Observer les animaux emblématiques d’Otjiwa, ce n’est pas une question de chance pure. Oui, il y a une part d’aléatoire, comme partout en safari, mais plusieurs paramètres jouent en votre faveur si vous les prenez au sérieux.

Choisir les bons horaires de sortie

Je déconseille de miser sur le milieu de journée pour “cocher” vos observations. C’est un moment souvent plus calme, où les animaux cherchent l’ombre. Profitez-en plutôt pour vous reposer, trier vos photos ou échanger avec les guides sur ce que vous souhaitez voir ensuite.

Matériel utile pour l’observation

Je l’ai expérimenté plusieurs fois : un simple oubli de jumelles peut transformer un safari en frustration. À Otjiwa, de nombreux animaux restent à distance respectable, ce qui est positif pour eux, mais exigeant pour vous. Sans optiques, vous ne profitez que partiellement du spectacle.

Attitude et respect de la faune

Otjiwa n’est pas un zoo, et c’est ce qui fait tout son intérêt. Vous venez sur leur territoire, pas l’inverse. Les animaux ne vous doivent rien, et cela rend chaque observation plus précieuse. En adoptant cette logique, vous vivez votre safari différemment, avec plus d’humilité et, au final, plus d’intensité.

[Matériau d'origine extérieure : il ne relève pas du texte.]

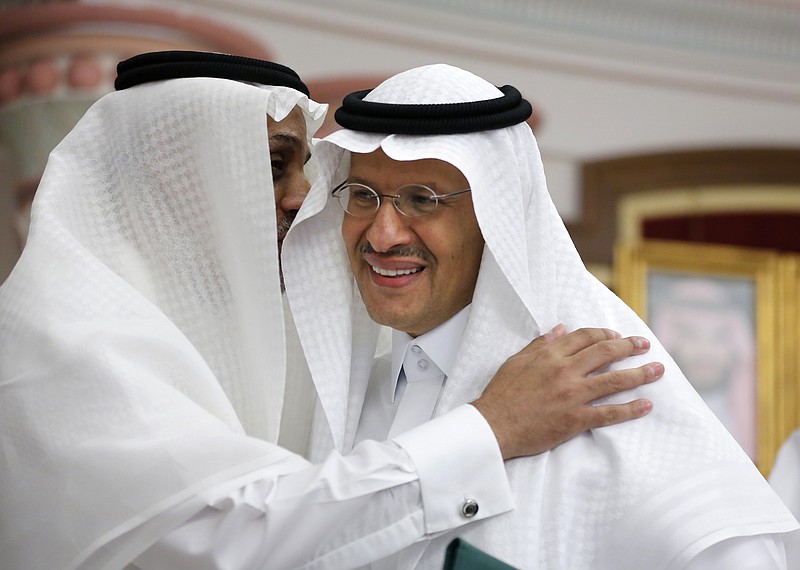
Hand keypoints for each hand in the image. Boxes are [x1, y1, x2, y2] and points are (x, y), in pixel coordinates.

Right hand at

Chaque séjour autour d’Otjiwa Lodge est pour moi l’occasion de réapprendre la patience, l’observation et l’acceptation. Ici, les animaux emblématiques ne se livrent pas au premier coup d’œil. Mais si vous prenez le temps, si vous vous laissez guider par les pistes, les traces et les silences, la savane finit par se dévoiler, couche après couche. C’est cette lente révélation qui, à mes yeux, fait d’Otjiwa et de la région d’Otjiwarongo un terrain privilégié pour quiconque veut vraiment comprendre ce que signifie “observer la faune” en Afrique australe.